• Aufgabenbeschreibung: Gib anhand des Textes über Alice Schwarzer an, in welchen Jahren man laut Gebhardt die Frühlingsboten der Frauenbewegung besser suchen sollte.

• Vorliegender Text:
....
Dabei sei es bekanntlich anders gewesen, schreibt Gebhardt: "Erstens gab es keinen punktuellen Neuanfang. Die Traditionen der ersten Frauenbewegung im neunzehnten Jahrhundert ragten in die Nachkriegszeit hinüber." Es seien zudem strukturelle Veränderungen in den sechziger Jahren gewesen, die der Frauenfrage in den Sattel geholfen hätten. "Zweitens, wer Frühlingsboten braucht, sucht sie besser in den Jahren zwischen 1963 und 1966. Das war tatsächlich die Zeit der Bewusstwerdung und Artikulation der Frauenbewegung." Drittens sei die deutsche Frauenbewegung nur in einem internationalen Kontext möglich gewesen: und viertens: "Die deutsche Frauenbewegung ist mit der Studenten- und Jugendbewegung groß geworden - ohne Alice Schwarzers Hilfe." Autobiographien sind unehrliche Dokumente, das liegt in der Natur der Sache. Mal mehr, mal weniger bewusst breitet der Verfasser einen vorteilhaften Schleier über seine Erinnerungen. Was sollte man dagegen einwenden? Doch das komplett Ambivalenzfreie, das Fehlen jeglicher Selbstkritik in Alice Schwarzers Werk hat Miriam Gebhardt dann offensichtlich doch verstört. Ihr Buch zeigt auf, wie konsequent Alice Schwarzer ihr Leben als ein Bilderbuch gestaltet, wobei der Platz neben ihr leer bleibt.

Und damit sind wir bei einem ganz entscheidenden Punkt: Miriam Gebhardt - die Alice Schwarzer übrigens in keiner Zeile ihre Verdienste abspricht - stellt die berechtigte Frage, von welchem Zeitpunkt an das Schwarzweißdenken der Feministin der Frauenbewegung ernsthaften Schaden zufügt hat: "Das Frauenbild ohne Grautöne bei Alice Schwarzer ist meines Erachtens auch der Hauptgrund, warum die deutsche Frauenbewegung unterwegs die Frauen verloren hat." Ein weiterer Punkt, den Gebhardt anführt: Schwarzers Omnipräsenz, für die sie selbst alles Erdenkliche getan hat, indem sie sich hierzulande über Jahrzehnte zur einzig relevanten Figur stilisiert habe.
....
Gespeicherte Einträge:
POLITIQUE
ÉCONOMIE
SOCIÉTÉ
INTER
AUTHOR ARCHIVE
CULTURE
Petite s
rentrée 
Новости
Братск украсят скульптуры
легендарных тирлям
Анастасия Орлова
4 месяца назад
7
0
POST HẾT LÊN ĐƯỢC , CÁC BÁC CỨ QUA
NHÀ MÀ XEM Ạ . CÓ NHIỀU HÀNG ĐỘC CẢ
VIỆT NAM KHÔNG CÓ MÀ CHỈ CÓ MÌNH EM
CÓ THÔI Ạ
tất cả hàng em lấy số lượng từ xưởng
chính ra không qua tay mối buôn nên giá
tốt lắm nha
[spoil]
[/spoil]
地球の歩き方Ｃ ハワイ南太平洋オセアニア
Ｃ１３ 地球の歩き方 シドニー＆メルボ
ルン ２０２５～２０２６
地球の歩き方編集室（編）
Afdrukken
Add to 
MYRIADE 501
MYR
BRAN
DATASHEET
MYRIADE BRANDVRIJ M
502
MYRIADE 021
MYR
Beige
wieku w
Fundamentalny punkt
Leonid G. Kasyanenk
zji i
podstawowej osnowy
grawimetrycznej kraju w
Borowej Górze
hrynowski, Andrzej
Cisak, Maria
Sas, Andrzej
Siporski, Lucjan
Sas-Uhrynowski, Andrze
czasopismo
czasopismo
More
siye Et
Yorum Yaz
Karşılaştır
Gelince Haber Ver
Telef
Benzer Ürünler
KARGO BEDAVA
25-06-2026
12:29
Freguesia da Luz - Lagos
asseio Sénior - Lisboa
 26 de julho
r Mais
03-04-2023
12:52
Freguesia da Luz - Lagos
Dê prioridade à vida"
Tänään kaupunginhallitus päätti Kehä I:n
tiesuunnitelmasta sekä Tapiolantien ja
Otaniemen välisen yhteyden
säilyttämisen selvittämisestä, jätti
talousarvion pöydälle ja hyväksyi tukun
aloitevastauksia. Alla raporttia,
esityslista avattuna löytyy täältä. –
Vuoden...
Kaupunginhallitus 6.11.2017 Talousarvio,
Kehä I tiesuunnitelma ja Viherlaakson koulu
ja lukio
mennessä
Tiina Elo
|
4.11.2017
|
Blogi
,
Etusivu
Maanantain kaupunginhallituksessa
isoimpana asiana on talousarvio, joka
....
• Antwort: In den Jahren zwischen 1963 und 1966.